*TEXTAUSZUG*.
* * * * *

Als wir heim in unseren Borgo kamen,
fielen uns als erstes die verrottete Böden unserer Gassen auf. Auch wir haben
schön restaurierte Häuser, aber dazwischen eben ruinenhafte Leerstände mit
zugenagelten Fensterhöhlen, an die wir uns (leider) gewöhnt haben. In Zeiten
der Krise gibt es wenig Hoffnung, dass sich daran so bald etwas ändern wird, weil
die Struktur in unserem Borgo eben eine andere ist. Wir sind zwar nahe
am Meer, aber bieten keine wirkliche Alternative zum Strandleben, während auf
Höhe des Nava-Passes tatsächlich so eine Art gebirgige Sommer-Frische
stattfindet.
Paul und Paula sind - wie die meisten anderen
ausländischen Hausbesitzer höchstens zweieinhalb Monate hier, auch die
Zweitbeste und ich bringen es ja selten auf mehr als sieben Monate. Die Einheimischen aber auch die neuen Burg-Geister sind alle
bereits im fortgeschrittenen Alter. Kinder und Jugendliche gibt es - selbst im Capo
Luogo kaum. Dennoch hat die Gemeinde – wohl für eine andere Zukunft – dort
zwei große Sportplätze anlegen lassen, auf
denen niemand spielt und die sich die Natur beginnt, mit Kohorten
massivem Unkrautes zurück zu erobern...
In Zukunft wird der Linienbus nach einem
Fahrplan verkehren, der die 12 Kilometer in die Stadt hinunter zu einer
Halbtages-Reise macht. Von den ehrgeizigen Kultur-Plänen unserer schönen
Bürgermeisterin ist jetzt – in Zeiten des
elektronischen Umbruchs am Buchmarkt
- die Idee geblieben, im ehemaligen Kinder-Asyl eine Bibliothek zu
eröffnen; für wen, und durch wen geführt?
Seht Ihr! So schnell gerät einer in
Versuchung, sich über ein einzigartiges Paradies Gedanken zu machen, die einen
leicht über Vertreibung nachdenken ließen. Sind wir doch zufrieden, dass wir
noch die Möglichkeit haben, etwas zu ändern...
Dornjasminchen
Es war einmal ein Mann, den selbst
Wohlwollende nicht als Märchenprinzen bezeichnen wollten, aber er lebte auf
einer Burg und ward dort einigermaßen wohl gelitten. Kein Typ zum
Pferdestehlen, aber zum exzessiven Wildschwein-Fressen hätte er getaugt, wenn
seine jagenden Nachbarn ihm denn von denen mal eines abgegeben hätten...
Es gingen die Jahre ins Land, und weil sich
unser Held immer mehr in seine virtuelle zurück zog, gab er der realen Welt
Gelegenheit zum Vormarsch. Das schuf diverse Feindbilder, von denen es jedoch
keines schaffte, ihn derart herauszufordern wie die kletternde Variante des
ansonsten so herrlich duftenden Jasmins. Beharrliche Burgbrief-Leser werden
jetzt in verblasster Erinnerung aufstöhnen: „Nicht schon wieder das Klagen über
grenzenloses Wachstum!“
Aber das muss doch mal geschrieben werden! In
Zeiten der Krise, wo sich alles und alle zurücknehmen, glaubt ein in schrofigem
Fels wurzelnder Jasmin, er könne sich alles herausnehmen – quasi ohne Rücksicht
wuchern und wachsen. Was hat der Mann von der Burg nicht alles unternommen, um
der Okkupation durch dieses doch eigentlich unterversorgte Gewächs Herr zu
werden.

* * * * *

*AUFGABEN*.
1. Warum gibt es laut Textauszug wenig Hoffnung, dass sich an den leerstehenden Ruinen im Borgo bald etwas ändert? Antworte in ein bis drei Sätzen.
2. Gib aus dem Textauszug wörtlich den Abschnitt wieder, der mit „Dornjasminchen“ anfängt und bis einschließlich „eines abgegeben hätten...“ geht.

*DATENAUSZÜGE*.
* * * * *

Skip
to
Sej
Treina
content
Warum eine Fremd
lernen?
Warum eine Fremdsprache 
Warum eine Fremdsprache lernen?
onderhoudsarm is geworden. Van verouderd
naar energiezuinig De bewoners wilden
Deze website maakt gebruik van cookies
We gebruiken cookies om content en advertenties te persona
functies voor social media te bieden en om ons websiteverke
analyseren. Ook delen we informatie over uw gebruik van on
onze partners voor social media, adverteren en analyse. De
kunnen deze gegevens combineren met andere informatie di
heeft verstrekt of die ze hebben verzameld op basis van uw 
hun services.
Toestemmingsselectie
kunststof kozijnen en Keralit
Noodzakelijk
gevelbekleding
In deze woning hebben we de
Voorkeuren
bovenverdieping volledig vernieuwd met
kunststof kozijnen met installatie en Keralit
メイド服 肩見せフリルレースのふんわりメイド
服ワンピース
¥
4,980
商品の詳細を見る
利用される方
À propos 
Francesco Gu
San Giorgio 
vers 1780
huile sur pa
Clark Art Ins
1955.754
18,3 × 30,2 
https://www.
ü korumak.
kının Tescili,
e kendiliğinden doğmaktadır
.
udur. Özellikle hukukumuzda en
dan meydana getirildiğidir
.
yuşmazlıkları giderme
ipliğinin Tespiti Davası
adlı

* * * * *

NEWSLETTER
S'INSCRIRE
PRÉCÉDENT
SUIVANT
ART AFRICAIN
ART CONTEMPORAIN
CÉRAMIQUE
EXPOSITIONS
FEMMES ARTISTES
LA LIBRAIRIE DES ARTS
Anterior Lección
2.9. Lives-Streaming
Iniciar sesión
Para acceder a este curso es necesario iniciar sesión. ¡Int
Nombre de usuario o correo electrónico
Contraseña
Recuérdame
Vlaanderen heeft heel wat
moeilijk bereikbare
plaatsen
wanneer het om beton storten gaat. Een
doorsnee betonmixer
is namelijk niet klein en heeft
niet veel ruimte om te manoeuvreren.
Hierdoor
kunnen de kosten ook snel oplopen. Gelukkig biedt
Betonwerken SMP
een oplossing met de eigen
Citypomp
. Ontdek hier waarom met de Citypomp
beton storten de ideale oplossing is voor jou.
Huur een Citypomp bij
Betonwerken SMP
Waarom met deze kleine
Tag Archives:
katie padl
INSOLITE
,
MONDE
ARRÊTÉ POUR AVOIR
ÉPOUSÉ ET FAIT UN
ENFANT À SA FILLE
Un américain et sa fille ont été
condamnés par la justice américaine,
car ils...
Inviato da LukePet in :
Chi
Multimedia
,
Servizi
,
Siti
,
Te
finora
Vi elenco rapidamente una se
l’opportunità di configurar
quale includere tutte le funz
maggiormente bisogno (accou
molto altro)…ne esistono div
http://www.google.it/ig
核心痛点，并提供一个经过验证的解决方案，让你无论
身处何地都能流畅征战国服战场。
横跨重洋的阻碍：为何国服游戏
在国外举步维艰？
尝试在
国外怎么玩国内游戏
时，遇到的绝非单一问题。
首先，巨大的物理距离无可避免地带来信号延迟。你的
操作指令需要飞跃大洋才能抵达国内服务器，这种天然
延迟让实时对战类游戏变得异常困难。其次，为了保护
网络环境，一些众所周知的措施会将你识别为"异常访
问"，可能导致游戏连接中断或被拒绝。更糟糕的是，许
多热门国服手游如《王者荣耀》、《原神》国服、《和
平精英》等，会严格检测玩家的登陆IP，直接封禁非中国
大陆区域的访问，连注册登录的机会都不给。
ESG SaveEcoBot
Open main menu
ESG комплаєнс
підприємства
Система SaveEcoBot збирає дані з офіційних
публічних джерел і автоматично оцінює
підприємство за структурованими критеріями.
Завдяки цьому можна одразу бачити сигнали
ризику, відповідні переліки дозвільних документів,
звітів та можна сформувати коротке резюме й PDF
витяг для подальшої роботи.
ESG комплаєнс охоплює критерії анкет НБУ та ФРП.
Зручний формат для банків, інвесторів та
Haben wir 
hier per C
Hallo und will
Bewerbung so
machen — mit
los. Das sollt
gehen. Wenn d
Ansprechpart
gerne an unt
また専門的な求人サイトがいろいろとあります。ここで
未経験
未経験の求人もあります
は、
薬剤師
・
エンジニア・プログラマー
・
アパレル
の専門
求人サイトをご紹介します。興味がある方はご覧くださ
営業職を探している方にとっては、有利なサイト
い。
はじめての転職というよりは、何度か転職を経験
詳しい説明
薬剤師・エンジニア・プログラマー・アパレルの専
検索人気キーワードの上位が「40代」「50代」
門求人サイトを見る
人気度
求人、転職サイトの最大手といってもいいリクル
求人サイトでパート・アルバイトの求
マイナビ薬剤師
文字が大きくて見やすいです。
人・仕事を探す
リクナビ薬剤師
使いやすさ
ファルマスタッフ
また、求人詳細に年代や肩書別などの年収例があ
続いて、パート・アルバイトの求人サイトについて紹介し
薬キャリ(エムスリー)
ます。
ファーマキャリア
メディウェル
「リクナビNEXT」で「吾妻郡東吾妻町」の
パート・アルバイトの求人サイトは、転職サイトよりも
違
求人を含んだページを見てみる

* * * * *

*ANTWORTEN*.
1. Die Struktur im Borgo ist eine andere: Er liegt zwar nahe am Meer, bietet aber keine echte Alternative zum Strandleben. Auf Höhe des Nava-Passes dagegen findet tatsächlich eine Art gebirgige Sommerfrische statt.

2.
Dornjasminchen
Es war einmal ein Mann, den selbst
Wohlwollende nicht als Märchenprinzen bezeichnen wollten, aber er lebte auf
einer Burg und ward dort einigermaßen wohl gelitten. Kein Typ zum
Pferdestehlen, aber zum exzessiven Wildschwein-Fressen hätte er getaugt, wenn
seine jagenden Nachbarn ihm denn von denen mal eines abgegeben hätten...